YOUR GOAL >>
Restate word for word the lines of the entries below, starting with the line that holds "In the same image, the carrot (203,568,475,616)." and ending with the line that holds "In the same image, the black", and no others.

MATERIAL PROVIDED >>
************

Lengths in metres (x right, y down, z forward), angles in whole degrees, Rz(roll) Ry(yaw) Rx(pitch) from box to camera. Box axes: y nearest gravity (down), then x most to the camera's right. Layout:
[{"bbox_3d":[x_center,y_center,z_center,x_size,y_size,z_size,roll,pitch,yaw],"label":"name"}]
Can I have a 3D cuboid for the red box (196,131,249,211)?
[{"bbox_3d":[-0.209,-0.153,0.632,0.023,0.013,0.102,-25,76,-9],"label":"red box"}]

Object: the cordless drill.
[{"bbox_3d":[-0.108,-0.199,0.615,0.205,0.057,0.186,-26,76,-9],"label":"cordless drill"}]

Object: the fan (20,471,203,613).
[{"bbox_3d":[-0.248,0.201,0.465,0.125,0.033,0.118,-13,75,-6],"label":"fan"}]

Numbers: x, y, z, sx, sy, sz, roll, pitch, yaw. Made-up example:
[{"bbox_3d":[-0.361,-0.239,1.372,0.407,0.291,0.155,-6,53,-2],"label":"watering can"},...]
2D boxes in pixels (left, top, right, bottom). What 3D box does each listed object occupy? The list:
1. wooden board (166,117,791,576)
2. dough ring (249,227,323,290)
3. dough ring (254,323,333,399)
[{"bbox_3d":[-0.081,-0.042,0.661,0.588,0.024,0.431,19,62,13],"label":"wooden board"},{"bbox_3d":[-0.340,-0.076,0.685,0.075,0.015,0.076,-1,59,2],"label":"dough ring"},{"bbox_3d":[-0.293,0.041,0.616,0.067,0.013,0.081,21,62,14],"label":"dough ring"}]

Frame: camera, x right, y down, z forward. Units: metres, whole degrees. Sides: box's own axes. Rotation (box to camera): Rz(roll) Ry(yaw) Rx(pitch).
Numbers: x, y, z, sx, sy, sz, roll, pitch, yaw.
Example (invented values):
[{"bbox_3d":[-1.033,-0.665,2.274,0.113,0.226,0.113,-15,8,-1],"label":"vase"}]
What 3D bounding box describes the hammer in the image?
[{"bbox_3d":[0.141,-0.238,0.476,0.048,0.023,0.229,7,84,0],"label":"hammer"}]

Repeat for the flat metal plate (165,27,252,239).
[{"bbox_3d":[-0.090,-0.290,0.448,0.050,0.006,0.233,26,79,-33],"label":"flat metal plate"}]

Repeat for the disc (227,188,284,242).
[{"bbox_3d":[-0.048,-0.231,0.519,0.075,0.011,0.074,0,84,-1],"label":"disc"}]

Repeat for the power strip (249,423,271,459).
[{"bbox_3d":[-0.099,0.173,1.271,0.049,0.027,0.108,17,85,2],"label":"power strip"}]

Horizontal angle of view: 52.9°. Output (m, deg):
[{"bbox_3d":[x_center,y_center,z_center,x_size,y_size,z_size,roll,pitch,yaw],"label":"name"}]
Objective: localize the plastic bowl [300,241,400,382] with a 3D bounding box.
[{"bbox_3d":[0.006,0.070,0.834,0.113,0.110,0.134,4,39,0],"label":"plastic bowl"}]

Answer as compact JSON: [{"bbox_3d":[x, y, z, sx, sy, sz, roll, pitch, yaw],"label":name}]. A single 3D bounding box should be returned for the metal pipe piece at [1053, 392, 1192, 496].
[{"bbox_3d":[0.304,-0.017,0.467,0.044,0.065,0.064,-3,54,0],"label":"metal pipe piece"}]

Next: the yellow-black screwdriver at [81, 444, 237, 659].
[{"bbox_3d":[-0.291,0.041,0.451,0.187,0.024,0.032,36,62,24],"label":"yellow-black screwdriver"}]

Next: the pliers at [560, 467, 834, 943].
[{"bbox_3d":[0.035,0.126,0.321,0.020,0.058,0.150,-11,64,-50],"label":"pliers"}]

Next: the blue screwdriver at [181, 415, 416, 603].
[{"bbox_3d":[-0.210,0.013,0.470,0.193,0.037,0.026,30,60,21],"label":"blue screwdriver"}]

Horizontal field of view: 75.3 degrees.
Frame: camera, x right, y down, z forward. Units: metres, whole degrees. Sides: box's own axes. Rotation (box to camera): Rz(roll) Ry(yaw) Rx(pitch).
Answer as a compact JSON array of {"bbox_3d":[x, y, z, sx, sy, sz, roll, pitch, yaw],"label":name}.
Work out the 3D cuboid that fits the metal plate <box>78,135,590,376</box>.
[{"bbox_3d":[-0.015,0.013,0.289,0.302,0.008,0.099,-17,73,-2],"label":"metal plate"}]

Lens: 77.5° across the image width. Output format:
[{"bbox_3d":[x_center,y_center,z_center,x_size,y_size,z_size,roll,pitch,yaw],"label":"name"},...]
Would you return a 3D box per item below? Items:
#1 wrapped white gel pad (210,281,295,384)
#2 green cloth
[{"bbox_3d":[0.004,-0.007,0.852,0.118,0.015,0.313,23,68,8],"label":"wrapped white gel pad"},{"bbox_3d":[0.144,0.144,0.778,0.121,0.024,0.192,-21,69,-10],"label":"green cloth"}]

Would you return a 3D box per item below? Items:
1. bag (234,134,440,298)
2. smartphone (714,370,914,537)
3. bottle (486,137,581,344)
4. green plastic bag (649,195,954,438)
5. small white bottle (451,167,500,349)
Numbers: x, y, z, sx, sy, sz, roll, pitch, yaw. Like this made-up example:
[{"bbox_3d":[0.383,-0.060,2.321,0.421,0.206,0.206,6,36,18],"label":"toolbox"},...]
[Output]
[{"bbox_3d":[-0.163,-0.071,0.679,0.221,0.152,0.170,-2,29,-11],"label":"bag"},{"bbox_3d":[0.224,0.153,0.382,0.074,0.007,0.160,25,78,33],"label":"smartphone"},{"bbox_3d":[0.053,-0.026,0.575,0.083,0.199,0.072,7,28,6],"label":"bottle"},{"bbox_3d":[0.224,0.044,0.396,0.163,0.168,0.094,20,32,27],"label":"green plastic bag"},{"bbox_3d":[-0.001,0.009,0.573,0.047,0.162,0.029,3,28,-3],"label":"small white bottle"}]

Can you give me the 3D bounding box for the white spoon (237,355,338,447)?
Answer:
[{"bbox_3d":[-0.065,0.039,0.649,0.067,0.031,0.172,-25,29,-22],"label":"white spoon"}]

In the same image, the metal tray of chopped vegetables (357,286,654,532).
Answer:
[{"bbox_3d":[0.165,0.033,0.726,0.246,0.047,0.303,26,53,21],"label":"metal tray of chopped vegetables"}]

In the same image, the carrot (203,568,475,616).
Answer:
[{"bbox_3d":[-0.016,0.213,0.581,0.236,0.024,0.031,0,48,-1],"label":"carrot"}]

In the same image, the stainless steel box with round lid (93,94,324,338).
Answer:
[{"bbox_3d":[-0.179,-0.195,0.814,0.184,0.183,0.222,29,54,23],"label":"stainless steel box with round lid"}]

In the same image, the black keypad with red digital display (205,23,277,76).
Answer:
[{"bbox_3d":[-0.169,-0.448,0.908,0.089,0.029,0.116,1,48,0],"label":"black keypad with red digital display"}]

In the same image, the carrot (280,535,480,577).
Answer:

************

RESPONSE TO THE TASK >>
In the same image, the carrot (203,568,475,616).
Answer:
[{"bbox_3d":[-0.016,0.213,0.581,0.236,0.024,0.031,0,48,-1],"label":"carrot"}]

In the same image, the stainless steel box with round lid (93,94,324,338).
Answer:
[{"bbox_3d":[-0.179,-0.195,0.814,0.184,0.183,0.222,29,54,23],"label":"stainless steel box with round lid"}]

In the same image, the black keypad with red digital display (205,23,277,76).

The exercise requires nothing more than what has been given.